Il 46% delle aziende agricole italiane pronte a spendere per la sostenibilità

Attenzione alla conservazione delle risorse naturali e alla riduzione dei fattori produttivi, ma anche un forte interesse per un parco macchine moderne a zero emissioni e per lo sviluppo di nuovi impianti per la valorizzazione energetica delle biomasse di origine agricola.
È la ricetta per gli investimenti green delle aziende agricole italiane che intervistate dall’Istituto di Scienze e Tecnologie per l’Energia e la Mobilità Sostenibili del Consiglio nazionale delle ricerche (CNR Stems) – in collaborazione con il Dipartimento di scienze della formazione (DSF) dell’Università degli studi Roma Tre, L’Informatore Agrario e FederUnacoma – hanno dichiarato in quasi la metà dei casi (46%) di essere disposte a investire più di 10 mila euro per limitare l’impatto della propria attività agricola sull’ambiente e sul clima, con un 7,4% del campione pronto a spendere più di 100 mila euro.

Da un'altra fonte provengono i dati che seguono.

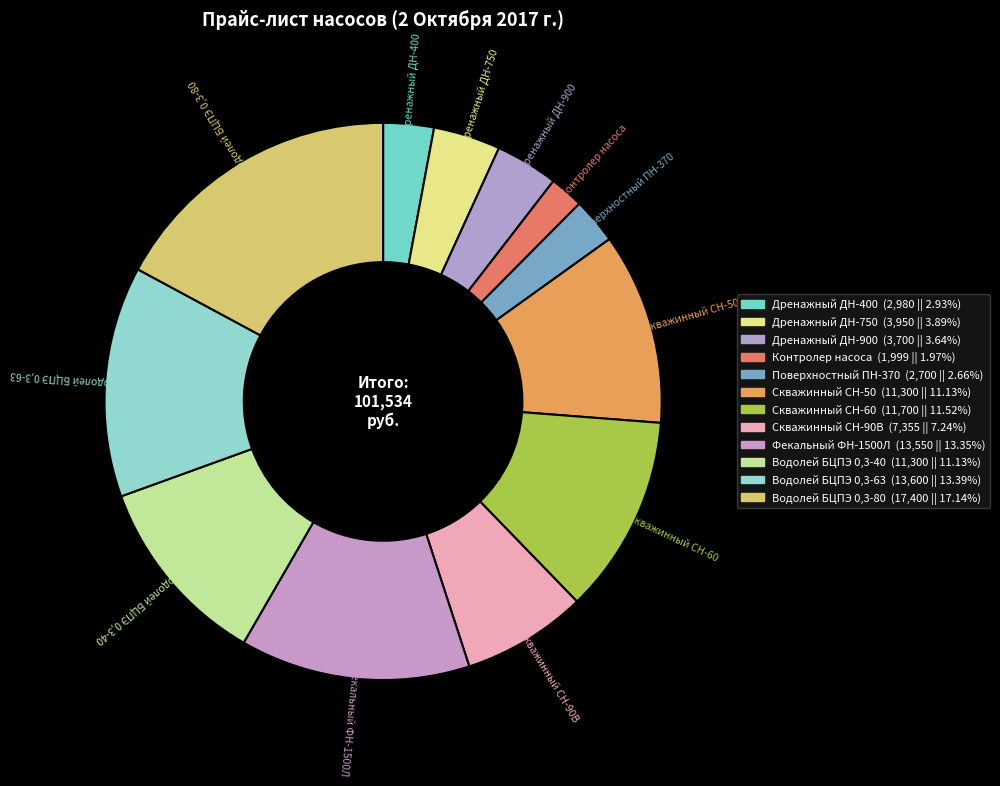

How many segments does this pie chart have?

12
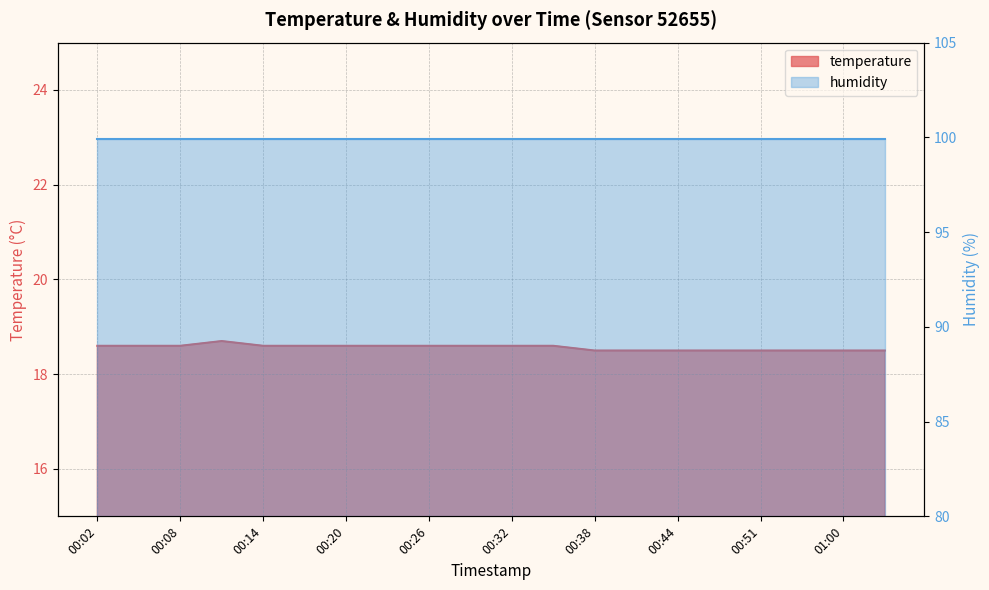

Between 00:35 and 00:44, which is larger?

00:35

Secondo i risultati l’indagine, presentata il 22 ottobre a Eima International e realizzata su un campione rappresentativo di 456 conduttori di aziende agricole e agro-meccaniche, la disponibilità alla spesa è influenzata soprattutto dalle dimensioni (circa tre quarti delle aziende disposte a spendere più di 50 mila euro sono medio-grandi, sopra i 20 ettari) e dall’orientamento produttivo dell’impresa, con una propensione all’investimento molto più elevata nei settori, come quello zootecnico, in cui il problema dell’inquinamento è particolarmente sentito, o in filiere in cui l’adozione di pratiche sostenibili nella produzione rappresenta un driver anche per il mercato: non è un caso che almeno un’azienda orto-florovivaistica su dieci (13,7%) dichiari una soglia di spesa superiore ai 100 mila euro.
Ad oggi, la maggior parte delle aziende dichiara di aver investito prevalentemente sulla conservazione delle risorse naturali e sulla riduzione degli input produttivi: quasi il 40% degli intervistati ha adottato soluzioni agronomiche e tecnologiche volte al risparmio idrico, mentre sono più della metà (55%) quelli che si sono impegnati per ottimizzare l’utilizzo dei fattori di produzione (ad esempio fertilizzanti, fitofarmaci, sementi).